The sensitivity and specificity of rk39 RDT were higher (90.7% and 90.2%) in studies that used serology than microscopy and/or NNN culture (84.4% and 74.1%) and PCR (89.8% and 50.0%) as reference tests. The possible explanation could be L. donovani complex can non-specifically activate B cells to produce cross-reactive antibodies that can affect the specificity of the test [36]. The specificity of rk39 among Human Immunodeficiency Virus (HIV) negative was higher (97.0%) than HIV positive (66.0%) VL patients. However, the sensitivity of HIV-positive (82.0%) and negative VL (86.0%) patients almost remained similar. HIV, known to deplete T cells, induces immune tolerance and lowering the renewal of the T-cell repertoire which leads to exhaustion of B cells response [37], which justifies the rk39 RDT performance disparities observed in this analysis.

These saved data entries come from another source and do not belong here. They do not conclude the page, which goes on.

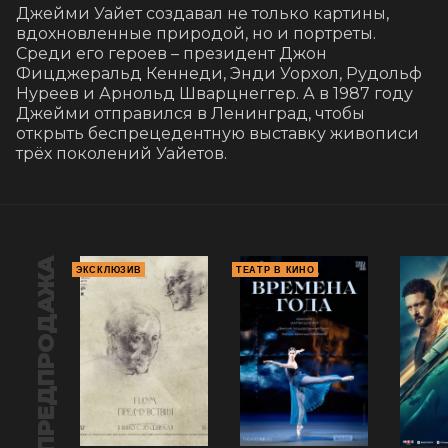
Джейми Уайет создавал не только картины, 
вдохновленные природой, но и портреты. 
Среди его героев – президент Джон 
Фицджеральд Кеннеди, Энди Уорхол, Рудольф 
Нуреев и Арнольд Шварцнеггер. А в 1987 году 
Джейми отправился в Ленинград, чтобы 
открыть беспрецедентную выставку живописи 
трёх поколений Уайетов.
ПРЕДПРОДАЖА
ЭКСКЛЮЗИВ
ТЕАТР В КИНО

Diagnostic odds ratio (DOR), which is not affected by disease prevalence, is an important single quantitative parameter that revealed the tests' ability to classify the individuals into diseased and not diseased [38]. In the present meta-analysis, the DOR of rk39 RDT to diagnose VL was 37.9 and therefore the odds of VL patients having a positive rk39 test result is approximately 38 times higher than those individuals without the disease. The likelihood ratio is also another essential indicator for the diagnostic test to assess how likely the VL patients have a positive diagnostic result [39]. Likelihood ratios range from zero to infinity, so the higher the value, the more likely the patient to have the disease. In the present meta-analysis, the positive likelihood ratio was 5.12 and hence the positive test result occurs 5.12 times more frequently in VL patients than the non-VL patients. Similarly, the negative likelihood ratio was 0.17 and hence, rk39 RDT negative test result was 1/0.17 = 5.9 times less frequent in VL patients than the non-VL patients. Moreover, another essential indicator of the performance of a diagnostic test is the SROC curve, which categorized patients into VL and non-VL, which is expressed by the AUC. The AUC has different scales; 0.9 to 1.0 = excellent, 0.8 to 0.9 = good, 0.7 to 0.8 = fair, and < 0.5 have no diagnostic value. Therefore, in the present meta-analysis, the AUC is 0.93 and hence, according to the result, rk39 is an excellent alternative diagnostic test for VL in endemic remote areas, Fig. 5.

Limitation of the study

The major limitation of this meta-analysis was the individual studies employed diverse types of reference tests which affects the pooled sensitivity and specificity of the test. Apart from this, the rk39 RDT has certain inherent limitations as the test is based on anti-Leishmania antibodies, which can remain in the serum for a long time even after the parasite has cleared. On top of this, we did not perform meta-regression because the software did not support it.

Conclusions

Referring to our result, rk39 considered an essential rapid diagnostic test for VL diagnosis. Besides the diagnostic accuracy, the features such as easy to perform, quick (10–20 min), cheap, equipment-free, electric and cold chain free, and result reproducibility, rk39 RDT is advisable to remains in practice as a diagnostic test at least in the remote VL endemic localities of Ethiopia till a better test will come.